What you need to do -
Where a line contains "nose: (233, 170)", begin there and restate word for word every line to the end of the entries below, pictures excluded.

----- Records for the exercise

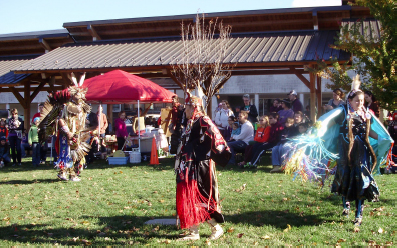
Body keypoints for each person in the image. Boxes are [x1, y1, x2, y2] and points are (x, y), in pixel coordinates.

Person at [282, 75, 393, 226]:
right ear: (350, 101)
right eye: (357, 101)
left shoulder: (365, 114)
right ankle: (346, 204)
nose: (360, 103)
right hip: (345, 149)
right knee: (344, 176)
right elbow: (328, 121)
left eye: (362, 101)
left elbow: (369, 132)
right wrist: (318, 130)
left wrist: (382, 139)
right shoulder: (342, 112)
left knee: (361, 178)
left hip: (361, 152)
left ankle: (359, 213)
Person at [175, 93, 231, 241]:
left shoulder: (203, 120)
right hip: (188, 165)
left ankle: (216, 228)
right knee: (189, 197)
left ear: (193, 107)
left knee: (200, 196)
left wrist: (210, 153)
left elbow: (217, 138)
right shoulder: (190, 122)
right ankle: (194, 231)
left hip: (200, 165)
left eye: (186, 107)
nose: (184, 110)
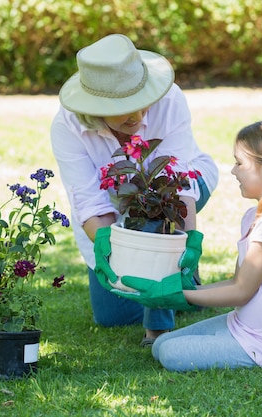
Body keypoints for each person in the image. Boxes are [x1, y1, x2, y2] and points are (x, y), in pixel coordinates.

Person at [50, 34, 219, 345]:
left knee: (153, 214)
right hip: (115, 215)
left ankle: (158, 327)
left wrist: (189, 242)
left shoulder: (169, 101)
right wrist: (106, 243)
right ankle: (177, 285)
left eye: (142, 102)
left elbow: (176, 184)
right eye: (126, 108)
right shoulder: (67, 127)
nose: (140, 115)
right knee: (111, 317)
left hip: (177, 192)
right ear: (96, 106)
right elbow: (89, 202)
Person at [151, 117, 262, 371]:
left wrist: (180, 296)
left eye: (239, 163)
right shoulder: (254, 217)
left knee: (169, 353)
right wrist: (183, 289)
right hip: (241, 326)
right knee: (160, 344)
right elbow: (236, 282)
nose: (233, 170)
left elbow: (241, 292)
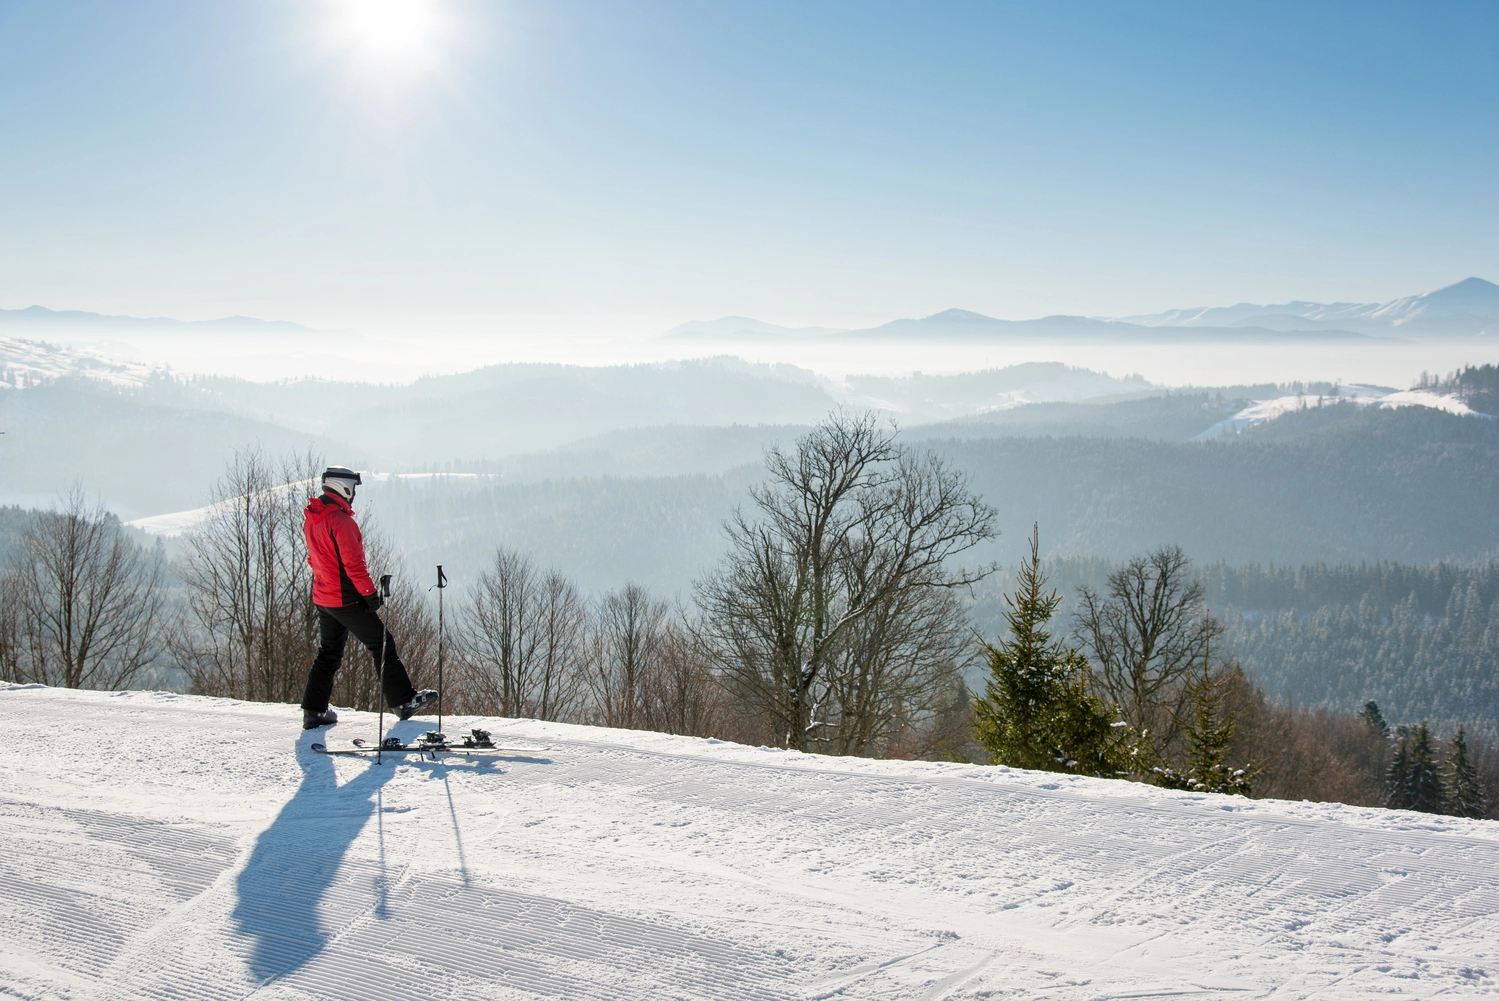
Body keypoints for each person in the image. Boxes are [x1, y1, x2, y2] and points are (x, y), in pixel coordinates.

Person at [300, 466, 436, 730]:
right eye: (353, 489)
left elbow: (313, 559)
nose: (354, 495)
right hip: (346, 598)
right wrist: (369, 594)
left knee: (328, 653)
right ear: (344, 487)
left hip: (323, 596)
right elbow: (354, 565)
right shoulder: (341, 521)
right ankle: (403, 701)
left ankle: (313, 711)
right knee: (382, 644)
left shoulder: (313, 518)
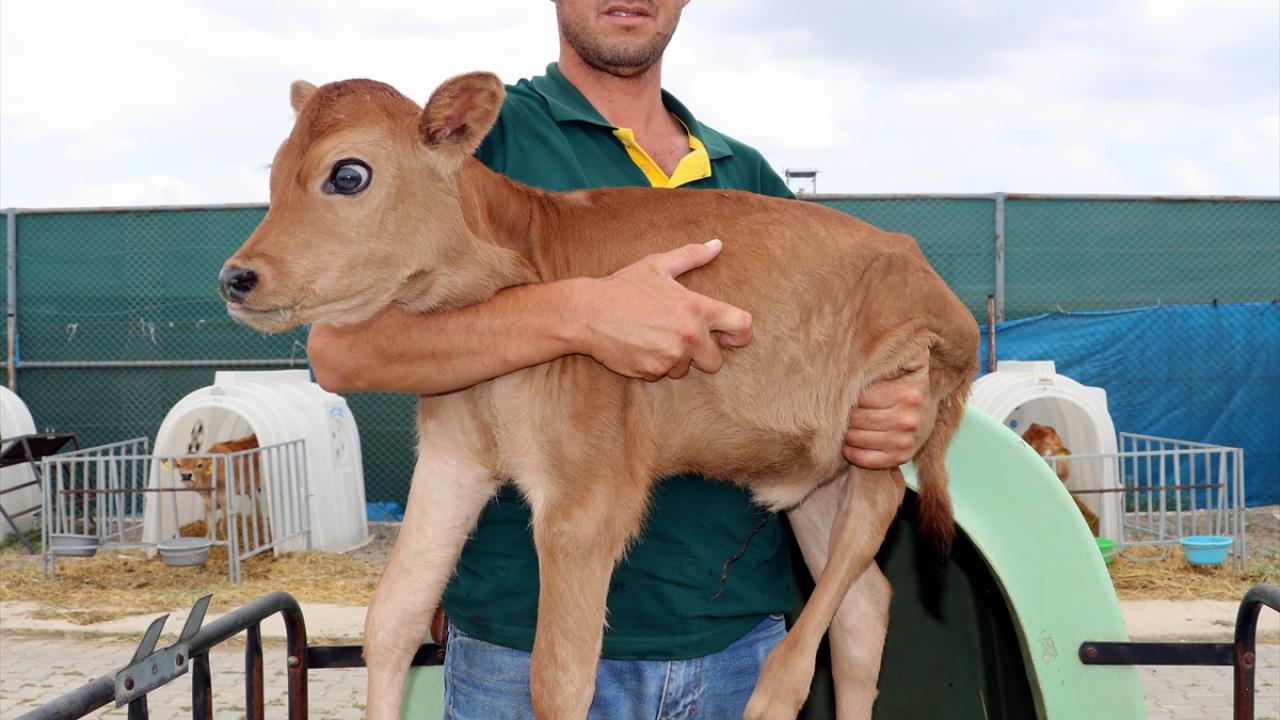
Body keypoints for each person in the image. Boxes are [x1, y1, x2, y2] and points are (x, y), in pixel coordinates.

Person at [307, 0, 935, 716]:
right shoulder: (479, 142)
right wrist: (580, 312)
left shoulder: (746, 177)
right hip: (520, 655)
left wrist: (893, 414)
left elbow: (823, 378)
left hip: (737, 651)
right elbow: (342, 351)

----------

Result of this task -
nose: (233, 170)
left elbow: (241, 292)
Body keypoints for each person in the image. Boxes are [x1, y1, x2, y2] and points are (x, y), in pixel coordinates.

Person at [300, 466, 436, 730]:
right eye: (353, 489)
left elbow: (313, 559)
nose: (354, 495)
right hip: (346, 598)
right wrist: (369, 594)
left knee: (328, 653)
right ear: (344, 487)
left hip: (323, 596)
right elbow: (354, 565)
right shoulder: (341, 521)
right ankle: (403, 701)
left ankle: (313, 711)
right knee: (382, 644)
left shoulder: (313, 518)
Body keypoints for each person in the image. Boxes are [x1, y1, x2, y2] and points are (x, y), in pixel coordinates.

Person at [307, 0, 935, 716]:
right shoulder: (479, 142)
right wrist: (580, 312)
left shoulder: (746, 177)
right hip: (520, 655)
left wrist: (893, 414)
left elbow: (823, 378)
left hip: (737, 651)
right elbow: (342, 351)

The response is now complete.